To permit high density packaging of integrated circuits it is known to utilize a silicon substrate with bonding pads for connection to signal or power lines of the ICs and a network of conductors for making desired connections between the bonding pads. Custom circuit boards specifically designed for a given application can effectively meet the needs for such IC interconnection but are limited by economic considerations to large scale applications. The U.S. Pat. No. 4,866,508 to Eichelberger et al is an example of such a custom board. Standard horizontal conductor lines formed on the substrate comprise short line segments which are connectible together by links or to vertical lines through vias. The links and vertical lines are formed on a custom metallization layer. In the case where a relatively small production volume is planned, a preferred approach is to use a circuit board which is programmable after manufacture for a configuration which meets the circuit needs of the ICs.

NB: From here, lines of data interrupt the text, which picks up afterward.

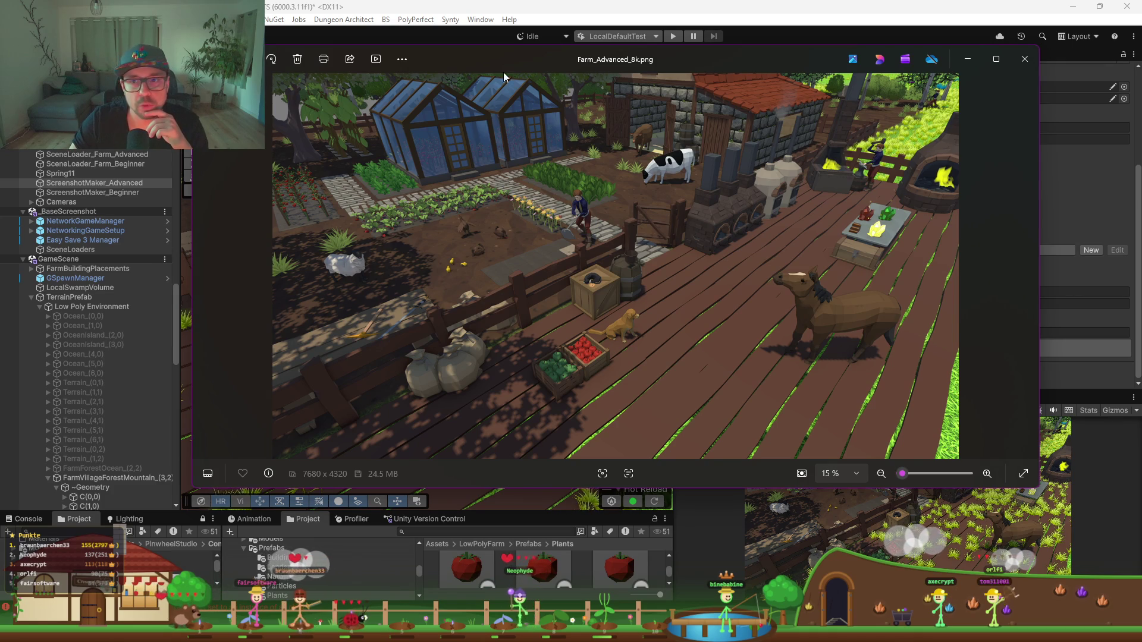
left_click(619, 559)
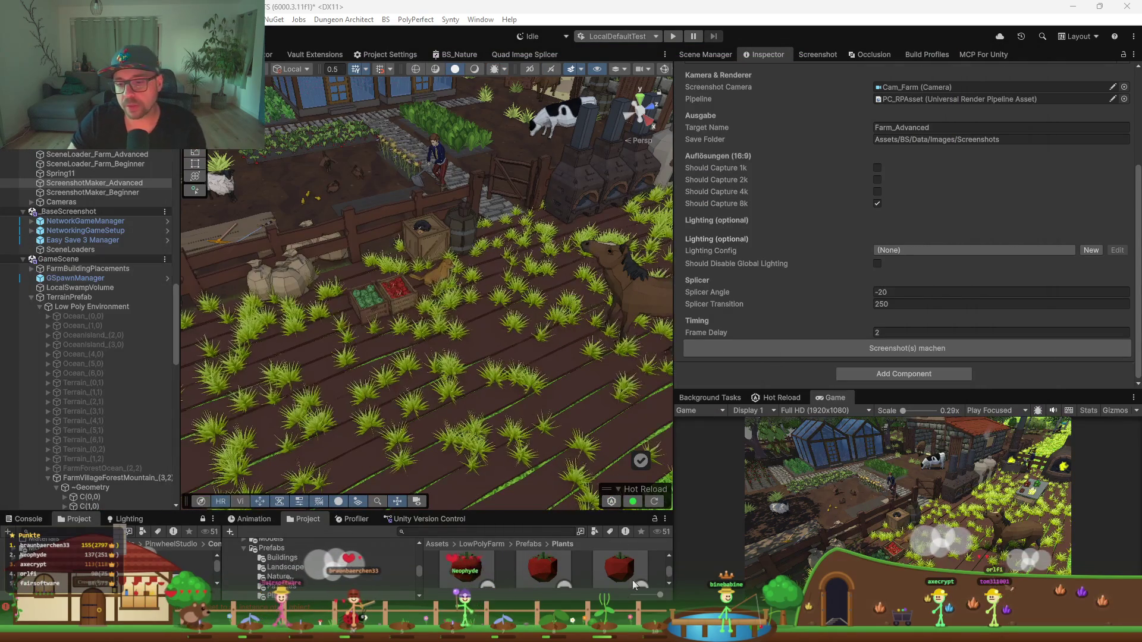
key("alt+Tab")
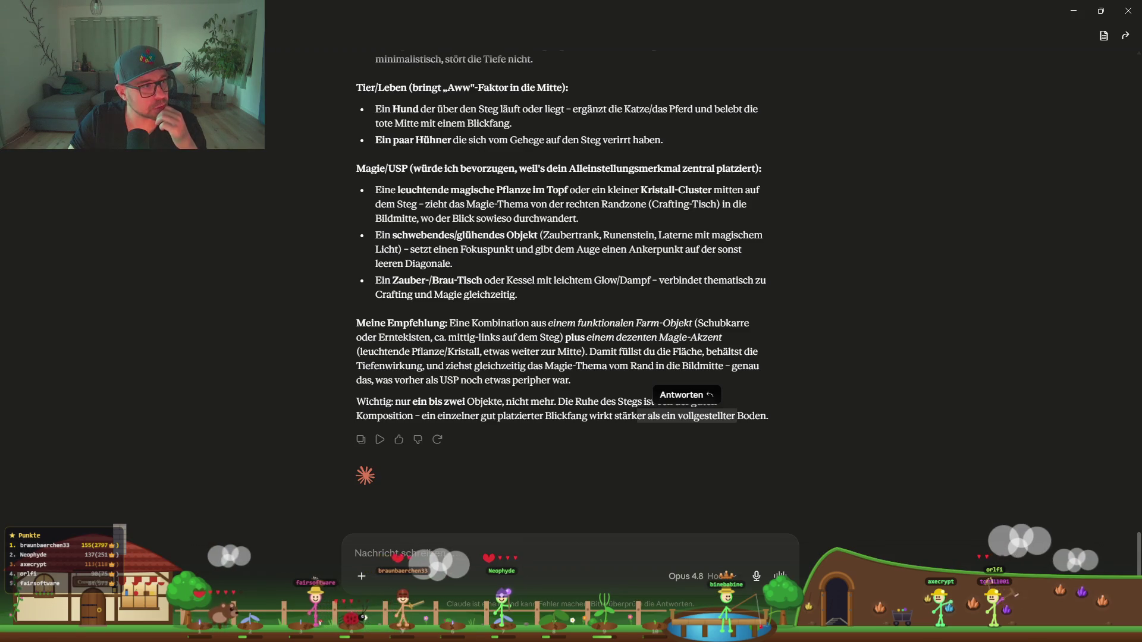
Step: Attach the new Farm_Advanced screenshot to the chat message and send it
mouse_move(650, 595)
left_mouse_down()
mouse_move(651, 572)
mouse_move(479, 507)
left_mouse_up()
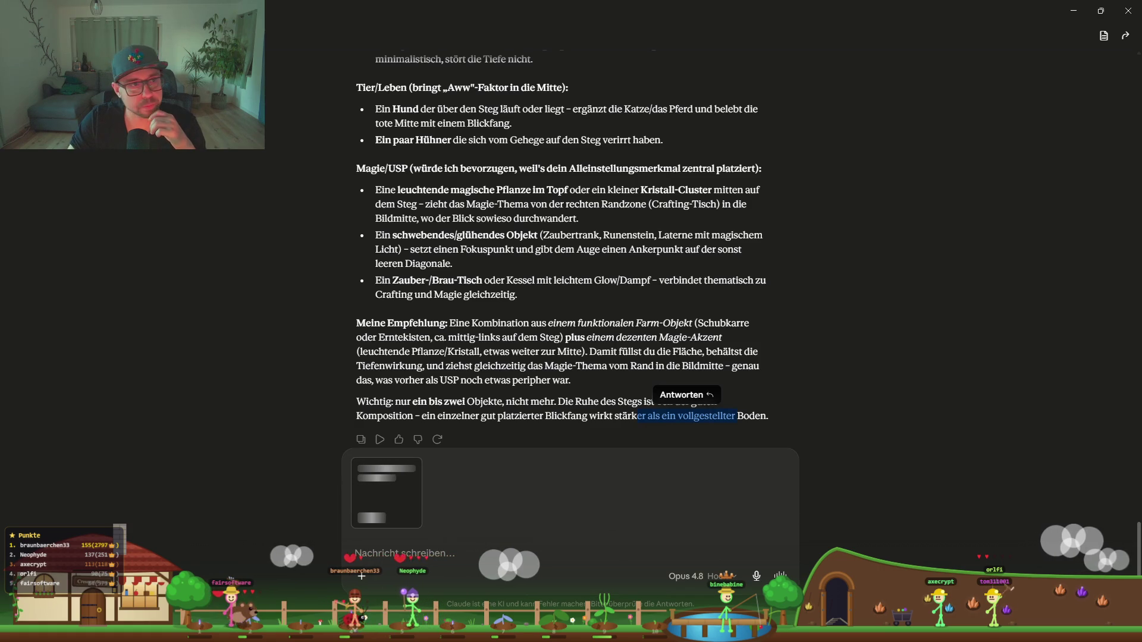
left_click(567, 547)
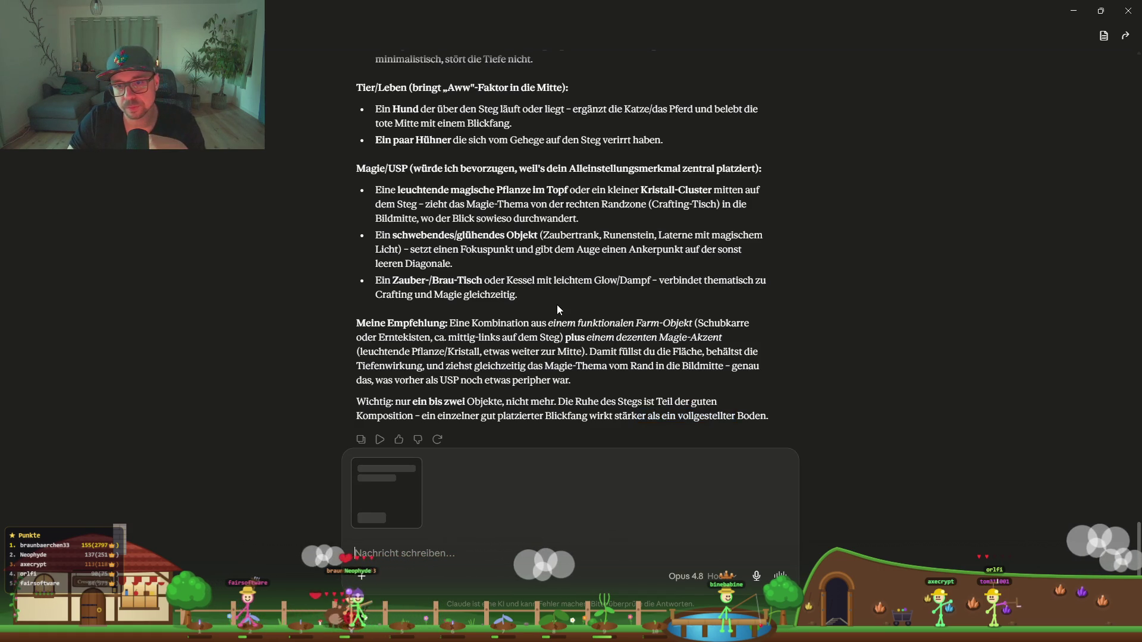
scroll(541, 552, "down", 2)
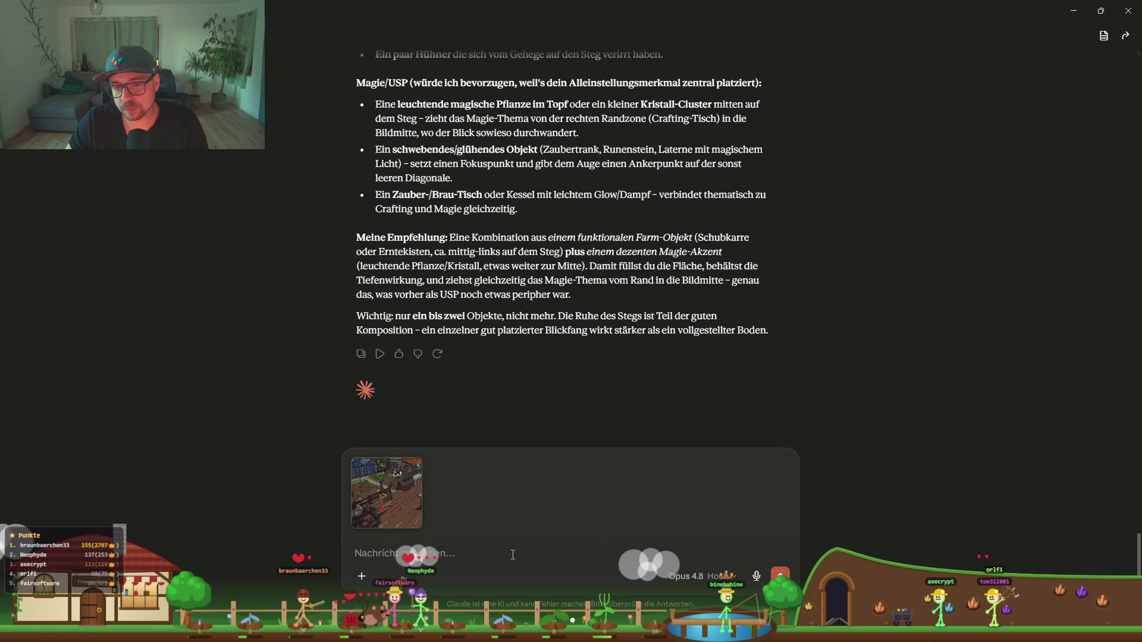
key("Return")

Designing a programmable circuit board for general purpose use provides the challenge of placing bonding pads at locations which can be conveniently utilized by the IC connections and yet does not waste space. Because the die size of the ICs is not known in advance, the bonding pad layout must then be configured to allow wide flexibility of pad choice. Once a pad choice has been made for a given IC application, it is important that the pads be free from defects so that the choice is not compromised. While it is possible to substitute a neighboring good pad for a defective pad and adjust the circuit accordingly, that practice is not desirable since a constant pad configuration for a given product is preferred for testing the circuit after programming. That is, some test procedures for circuit boards rely on certifying that bonding pads at given locations are connected in the circuit to yield certain prescribed characteristics. It is thus desired to build a circuit board where every pad has a high probability of being good.
Examples of programmable interconnect architecture are already known. For example the U.S. Pat. No. 4,758,745 discloses a matrix of logic modules formed in a silicon substrate and interconnected by rows of horizontal and vertical connections lines. Each such line is made up of short line segments connected end-to-end by transistors and by programmable elements which comprise normally insulating material at each line junction which becomes conductive when a certain voltage is applied across the respective lines. Connections are programmable at line crossings due to a programmable element at each intersection. To apply programming voltage across the lines all the transistors in the respective lines must be conductive. An array of control lines is provided for transistor control. The requirement of the many transistors and their control lines limits the density of the connection lines and increases the probability of defective parts. Since the logic modules are built in, there is no concern for the efficient mating of bonding pads with IC dice placed on the substrate.
The U.S. Pat. No. 4,458,297 to Stopper et al entitled "Universal Interconnection Substrate", which is incorporated herein by reference, discloses a wafer-based substrate for connecting IC chips including two layers of patterned metal defining crossing lines selectively interconnected at line crossings by antifuses. The antifuses comprise vias through intervening insulator layers which contain amorphous silicon deposited as an insulator but programmable to a conductive state by the application of a threshold voltage across the antifuse. The signal interconnection network includes many bonding pads dispersed across the substrate and each pad connected to one pad line which extends either horizontally or vertically, and nets, each of which comprise an interconnected pair of horizontal and vertical lines connected to one pad at the edge of the substrate. Each pad line crosses each net and can be programmed to connect to any line.
Drawbacks to the Stopper et al configuration include high line capacitance, large die placement granularity, and scarcity of pads for high pinout dice. The high line capacitance is the direct consequence of long lines which may extend across the substrate and the number of such lines that are connected together. Granularity refers to the distance between pad groups within the substrate. If a die is slightly too big to fit within an array of pad groups, it must be assigned to the next larger array. A smaller distance between pad groups would waste less space. Another concern is that a given pad resource, i.e. a bonding pad and its associated line, is relatively large and thus subject to a greater probability of defects than would a small resource. The same is true of a net since it comprises two long lines connected together.
Later improvements to the Stopper et al approach reduced some of the problems. They used smaller substrates to limit line length and thereby reduce capacitance. As shown in FIG. 1, net lines 10 connected to external pads 12 ran only vertically except for some horizontal connecting links to side pads. Pad lines ran horizontally. Several pads 14 were connected to each pad line. One type of pad line 16 ran across the substrate from side to side and another type 18 crossed from one inside edge of a pad group to the other inside edge. The shorter lines resulted in lower capacitance. All line intersections are provided with antifuses; only the programmed antifuses 20 are shown in the drawing. Granularity was improved, giving improvement in die packing density. On the other hand, the assignment of several pads on each pad line restricts design flexibility, substrate size is limited to keep capacitance low, defect avoidance often requires changes to the wire bonding, and test time is long. Testing requires multiple setups of different probe cards; tooling is unique, or nearly so, for each member of the family.